--- Document excerpt Enclosed Below ---

Hyperparameter Tuning
To improve the performance of our antibody classifier, we'll explore hyperparameter tuning with Ray Tune, which allows us to efficiently run trials in parallel. Here's the search space we'll investigate:
embedding_dim: Values of 16, 32, 64, or 128.
num_layers: Values ranging between 1 and 8.
num_heads: Values of 1, 2, 4, or 8.
dropout: Values between 0 to 0.2, with increments of 0.02.
lr (learning rate): Values between 1e-5 and 1e-3 (log-uniform distribution).
To initiate the tuning process with default parameters and store the results under a run ID named tune01
, execute the tune.py
script from the project root directory:
python protein_transformer/tune.py --run-id tune01 --dataset-loc /home/ytian/github/protein-transformer/data/bcr_train.parquet
By default, it will execute 100 trials with different parameter combinations, running each trial for up to 30 epochs. Ray Tune utilizes early stopping for unpromising trials, allowing for efficient exploration of the hyperparameter space and focuses resources on better-performing configurations. It will track the results of each trial, and upon completion, the best-performing model based on validation loss will be saved in the runs/tune01
directory by default. Additionally, tuning logs, including results from each trial, are stored within the same runs/tune01
directory for easy access and analysis.
Model Evaluation
Now it's time to assess the performance of our best-performing model from the hyperparameter tuning process on the hold-out test dataset. This dataset was kept separate during training and tuning, ensuring that our evaluation reflects true generalization ability.
For example, to evaluate the best model from the tune01
run, execute the following command from the command line:
python protein_transformer/evaluate.py --run-dir runs/tune01 --dataset-loc /home/ytian/github/protein-transformer/data/bcr_test.parquet
Upon completion, the script will save test metrics in a file named test_metrics.json
, like the following example, within the run directory provided in the evaluate.py
command:
Accuracy: 0.761
AUC score: 0.837
Precision: 0.761
Recall: 0.761
F1-score: 0.761
To gain a deeper understanding of our model's performance, we'll examine two key visualizations: the confusion matrix and the ROC (Receiver Operating Characteristic) curve. The confusion matrix breaks down the model's predictions into true positives, true negatives, false positives, and false negatives, providing insights into where the model excels and where it might struggle. The ROC curve illustrates the model's ability to discriminate between classes at different decision thresholds, with the overall area under the curve (AUC) indicating its effectiveness.

--- End of Enclosed Document excerpt ---
--- Information shown Enclosed Below ---

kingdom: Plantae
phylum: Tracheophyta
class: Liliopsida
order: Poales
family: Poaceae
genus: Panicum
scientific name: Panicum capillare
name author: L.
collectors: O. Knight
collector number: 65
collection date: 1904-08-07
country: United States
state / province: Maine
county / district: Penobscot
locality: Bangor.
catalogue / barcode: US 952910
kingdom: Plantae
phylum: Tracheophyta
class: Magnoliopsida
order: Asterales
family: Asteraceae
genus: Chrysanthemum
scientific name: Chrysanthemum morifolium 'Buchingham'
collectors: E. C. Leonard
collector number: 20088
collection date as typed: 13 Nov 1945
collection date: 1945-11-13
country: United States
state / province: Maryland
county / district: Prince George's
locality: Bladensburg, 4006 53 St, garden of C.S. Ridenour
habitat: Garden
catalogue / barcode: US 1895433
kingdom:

--- End of Enclosed Information shown ---

● **Exercise instructions**:
1. Answer these questions using the antibody classifier text.
(a) By default, how many trials does the tuning script run, and for up to how many epochs does each trial run?
(b) In what file does the evaluation script save the test metrics?
(c) What AUC score appears in the example test metrics?
2. From the antibody classifier text, repeat word for word the part that opens with the words containing "Model Evaluation" and closes with "true generalization ability.".

● **Responses to the exercise**:
1.
(a) It runs 100 trials, each for up to 30 epochs.
(b) It saves them in test_metrics.json.
(c) The AUC score is 0.837.

2.
Model Evaluation
Now it's time to assess the performance of our best-performing model from the hyperparameter tuning process on the hold-out test dataset. This dataset was kept separate during training and tuning, ensuring that our evaluation reflects true generalization ability.